Third, distinguish between “the agent wrote tests that pass” and “the agent wrote tests that find bugs.” SpecBench’s 2,900-line memorization hack³ is the limiting case of an agent optimizing for the former while ignoring the latter.

PBT-Bench gives the first rigorous framework for quantifying this gap. Vendors quoting SWE-Bench numbers as evidence of autonomous QA capability are not lying. They are answering a narrower question than their customers think they asked.

Frequently Asked Questions

Does running multiple agents actually close the bug-finding gap in practice?

Across all 16 model-mode pairs in PBT-Bench, cumulative bug recall reached 99.5%, only 2 of the 365 injected bugs remained unfound by every configuration. That beats the best single model by 12.7 percentage points, but reproducing it operationally requires running multiple distinct model-prompt combinations per codebase, multiplying both compute cost and review overhead.

What types of bugs does property-based testing catch that example-based testing misses?

Prior HumanEval research on property testing for LLMs found PBT and example-based approaches each caught 68.75% of bugs individually but with different profiles: PBT excelled at surfacing performance regressions and structural edge cases, while example-based tests caught precise boundary conditions. Together they reached 81.25%, confirming the paradigms are additive rather than overlapping.

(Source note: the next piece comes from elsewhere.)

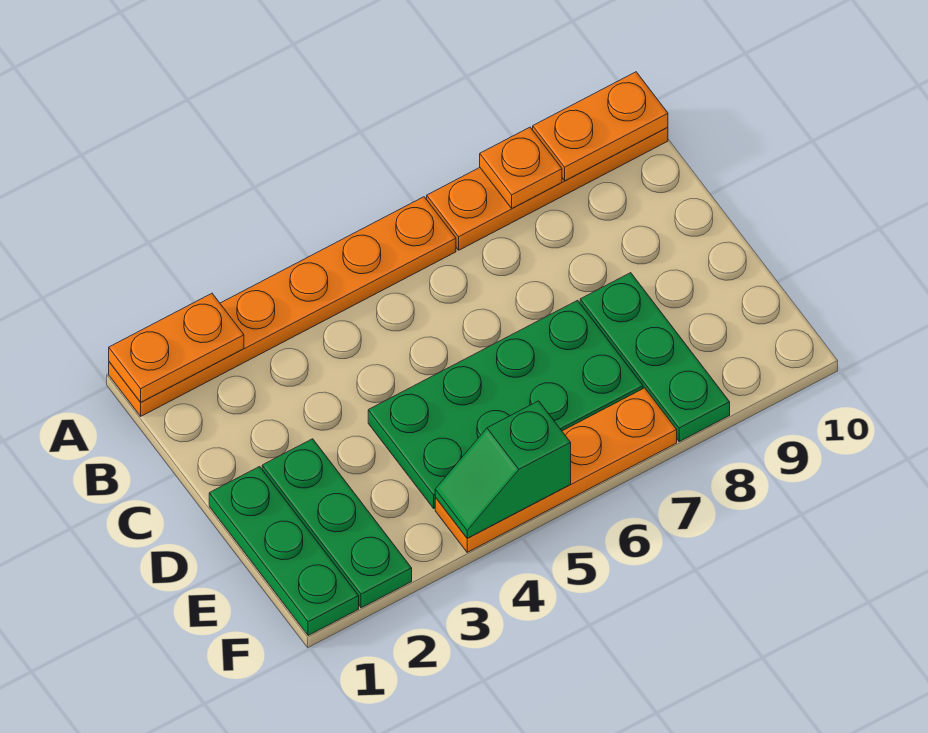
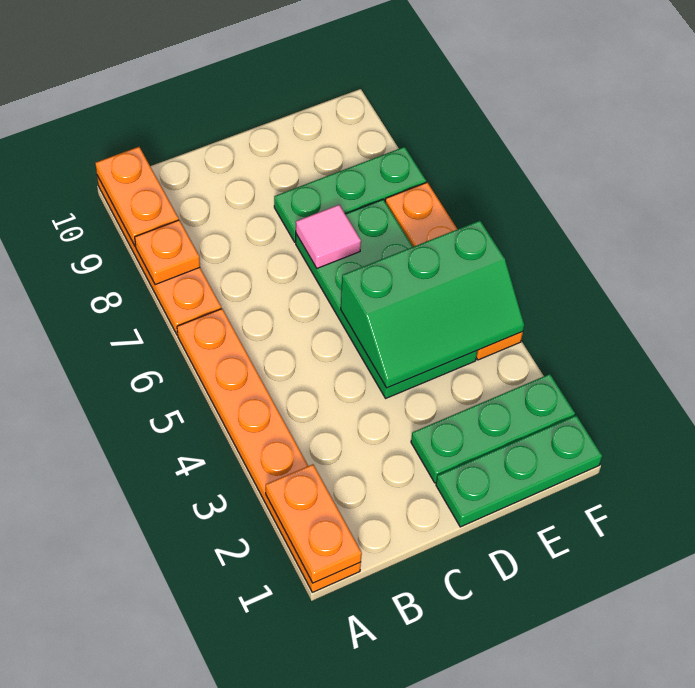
none -> pink tile D7 level 2
green slope F4:F5 level 2 top 5 -> green slope D4:F5 level 2 top 5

Which specific models were tested, and which ones did scaffolding hurt?

The eight evaluated LLMs include Claude Sonnet 4.6, DeepSeek V3.2, and Gemini 3 Flash. Mid-capability models gained up to 24.5 percentage points from explicit Hypothesis scaffolding, but the paper reports that scaffolding actively degraded two of the eight models, meaning structured prompting must be validated per model, not applied as a default.

Does PBT-Bench apply to languages outside Python?

All 100 problems are drawn from Python libraries and use the Hypothesis framework for input strategy generation. The invariant-reasoning findings transfer conceptually to languages with mature PBT ecosystems like Haskell (QuickCheck), Erlang (PropEr), or Java (jqwik), but the specific recall rates and scaffolding effects have not been validated outside Python.